Despite our 21-year age difference, Hadley and I hit it off; on the phone, we bonded over the weirdness of our symptoms and observations about the people in our young onset Parkinson’s FB group.

Next came an era of doubt, 2012-2013, when Hadley began having troubling symptoms that were unusual for the early stage of PD. Because I had been sick with something mysterious for a couple of years as a young mother, I empathized and wanted to help or even rescue her.

Also, my maternal instinct kicked in, probably because I didn’t have much opportunity to exercise it, since my kids, 22 and 25, were out of the nest.

The dynamic shifted from a friendship based on things we had in common—our lives as artists with PD and a certain bright energy—to one in which we focused on the uncertainties of Hadley’s health and getting her a diagnosis.

The perennial good humor Hadley displays despite the physical adversity she faces makes it difficult to feel like I (and possibly she) have access to her true feelings.

When she asked me to publish the blog as a book,10 years had gone by since her MSA diagnosis. It was challenging to write about someone with a disease that that has a terrible prognosis who didn’t want to talk about death— her own or in the abstract. She told me matter-of-factly that dying wasn’t something she thought about.

Hadley’s denial of death created another shift in our dynamic. I think our relationship works because we admire, enjoy, and genuinely love each other, and because our contact is mainly confined to texts and emails, and a very occasional phone call.

This allows a back-and-forth in which we do a lot of mirroring, exchanging expressions of empathy, reassurance, and love.

Q: What are you working on now?

A: Everything changed when my husband was diagnosed with esophageal cancer in early 2020, just as the pandemic arrived. Life became caring for him with the help of my adult children.

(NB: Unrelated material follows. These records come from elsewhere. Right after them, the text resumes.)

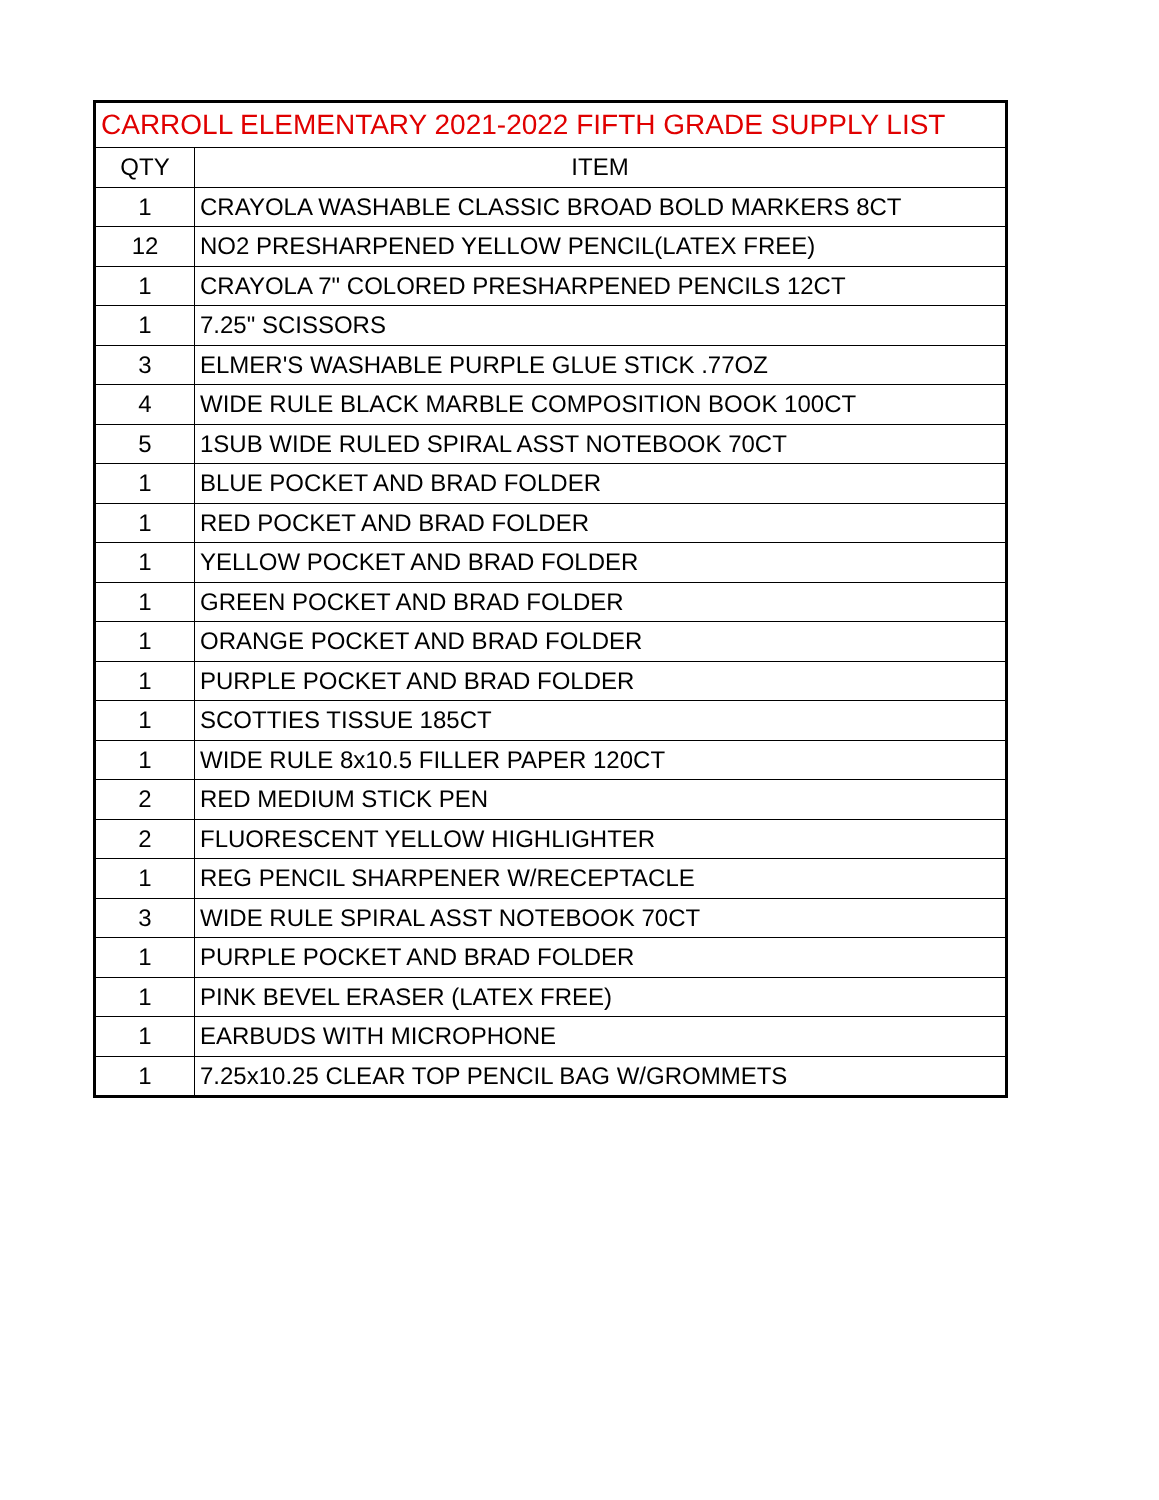| CARROLL ELEMENTARY 2021-2022 FIFTH GRADE SUPPLY LIST | |
| --- | --- |
| QTY | ITEM |
| 1 | CRAYOLA WASHABLE CLASSIC BROAD BOLD MARKERS 8CT |
| 12 | NO2 PRESHARPENED YELLOW PENCIL(LATEX FREE) |
| 1 | CRAYOLA 7" COLORED PRESHARPENED PENCILS 12CT |
| 1 | 7.25" SCISSORS |
| 3 | ELMER'S WASHABLE PURPLE GLUE STICK .77OZ |
| 4 | WIDE RULE BLACK MARBLE COMPOSITION BOOK 100CT |
| 5 | 1SUB WIDE RULED SPIRAL ASST NOTEBOOK 70CT |
| 1 | BLUE POCKET AND BRAD FOLDER |
| 1 | RED POCKET AND BRAD FOLDER |
| 1 | YELLOW POCKET AND BRAD FOLDER |
| 1 | GREEN POCKET AND BRAD FOLDER |
| 1 | ORANGE POCKET AND BRAD FOLDER |
| 1 | PURPLE POCKET AND BRAD FOLDER |
| 1 | SCOTTIES TISSUE 185CT |
| 1 | WIDE RULE 8x10.5 FILLER PAPER 120CT |
| 2 | RED MEDIUM STICK PEN |
| 2 | FLUORESCENT YELLOW HIGHLIGHTER |
| 1 | REG PENCIL SHARPENER W/RECEPTACLE |
| 3 | WIDE RULE SPIRAL ASST NOTEBOOK 70CT |
| 1 | PURPLE POCKET AND BRAD FOLDER |
| 1 | PINK BEVEL ERASER (LATEX FREE) |
| 1 | EARBUDS WITH MICROPHONE |
| 1 | 7.25x10.25 CLEAR TOP PENCIL BAG W/GROMMETS |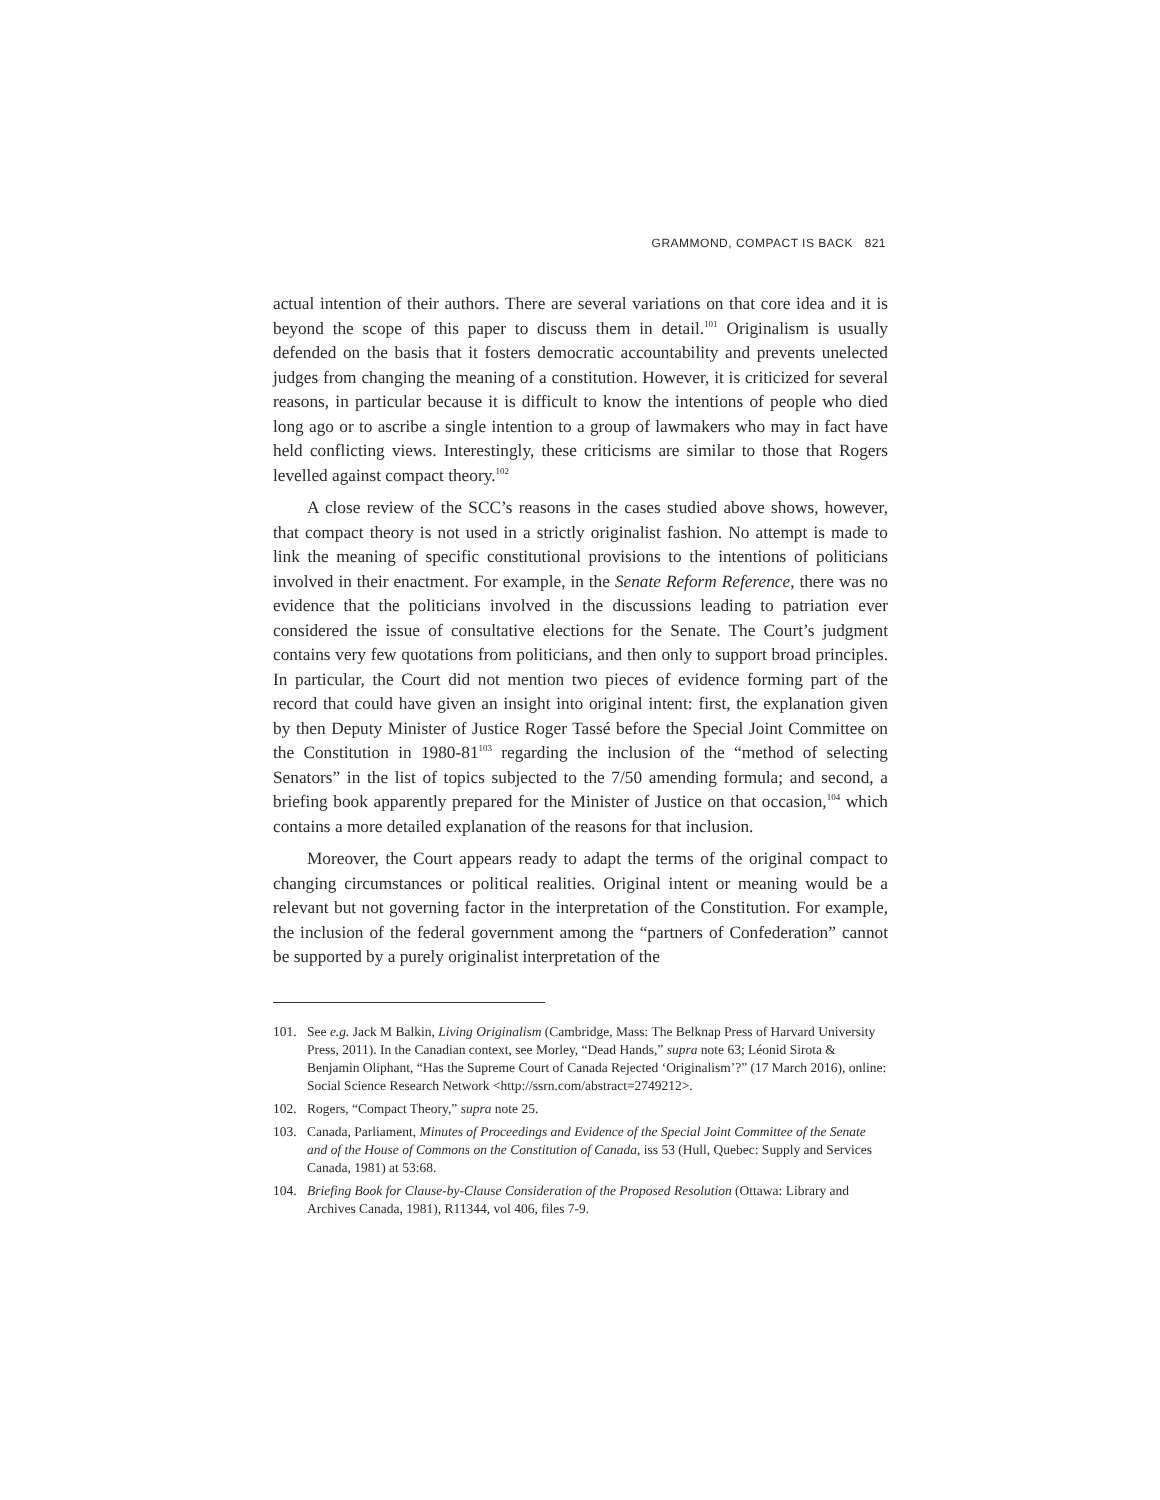GRAMMOND, COMPACT IS BACK 821
actual intention of their authors. There are several variations on that core idea and it is beyond the scope of this paper to discuss them in detail.<sup>101</sup> Originalism is usually defended on the basis that it fosters democratic accountability and prevents unelected judges from changing the meaning of a constitution. However, it is criticized for several reasons, in particular because it is difficult to know the intentions of people who died long ago or to ascribe a single intention to a group of lawmakers who may in fact have held conflicting views. Interestingly, these criticisms are similar to those that Rogers levelled against compact theory.<sup>102</sup>
A close review of the SCC’s reasons in the cases studied above shows, however, that compact theory is not used in a strictly originalist fashion. No attempt is made to link the meaning of specific constitutional provisions to the intentions of politicians involved in their enactment. For example, in the Senate Reform Reference, there was no evidence that the politicians involved in the discussions leading to patriation ever considered the issue of consultative elections for the Senate. The Court’s judgment contains very few quotations from politicians, and then only to support broad principles. In particular, the Court did not mention two pieces of evidence forming part of the record that could have given an insight into original intent: first, the explanation given by then Deputy Minister of Justice Roger Tassé before the Special Joint Committee on the Constitution in 1980-81<sup>103</sup> regarding the inclusion of the “method of selecting Senators” in the list of topics subjected to the 7/50 amending formula; and second, a briefing book apparently prepared for the Minister of Justice on that occasion,<sup>104</sup> which contains a more detailed explanation of the reasons for that inclusion.
Moreover, the Court appears ready to adapt the terms of the original compact to changing circumstances or political realities. Original intent or meaning would be a relevant but not governing factor in the interpretation of the Constitution. For example, the inclusion of the federal government among the “partners of Confederation” cannot be supported by a purely originalist interpretation of the
101. See e.g. Jack M Balkin, Living Originalism (Cambridge, Mass: The Belknap Press of Harvard University Press, 2011). In the Canadian context, see Morley, “Dead Hands,” supra note 63; Léonid Sirota & Benjamin Oliphant, “Has the Supreme Court of Canada Rejected ‘Originalism’?” (17 March 2016), online: Social Science Research Network <http://ssrn.com/abstract=2749212>.
102. Rogers, “Compact Theory,” supra note 25.
103. Canada, Parliament, Minutes of Proceedings and Evidence of the Special Joint Committee of the Senate and of the House of Commons on the Constitution of Canada, iss 53 (Hull, Quebec: Supply and Services Canada, 1981) at 53:68.
104. Briefing Book for Clause-by-Clause Consideration of the Proposed Resolution (Ottawa: Library and Archives Canada, 1981), R11344, vol 406, files 7-9.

After his death, it became trying to manage our estate, which I knew very little about. Lewis had loved having too much to do (QuickBooks was his Saturday morning delight!) and he had managed our finances and property maintenance with ease while also being the owner of a 30-person architecture firm.

My widowhood since 2020 has been crammed with unfamiliar tasks that keep me working on paperwork until 10 p.m. and I am constantly overwhelmed.

In addition to being overwhelmed I am also often very lonely in our house at night.

Then I discovered something. When I write emails to friends or family at night, I don’t feel lonely. The emails have to be long, though; while they can begin as an efficient response to a message I’ve received, in order for them to banish the loneliness, I have to get sucked into a writing binge.

What qualifies as a “binge”? The email has to take at least two hours to write, be at least 1,000-1,500 words, and must be so engaging that I forget I’m alone.

So, this is one answer to the question “what are you working on now?” I could write 2,000 or more words every night about things that happened that day.

Q: Anything else we should know?

A: I was trained to be an architect. If I had a dollar for every adult who’s said to me over the last 40 years, “Oh! I always wanted to be an architect…”

I’m sure I’d be one of them, had I not actually gotten a master’s in architecture, which takes seven semesters after four years of college if your undergraduate degree was something other than architecture.

Everyone finds architecture fascinating, with good reason. We live, work, and die in architecture; architecture shapes who we are, and it affects how we feel from moment to moment.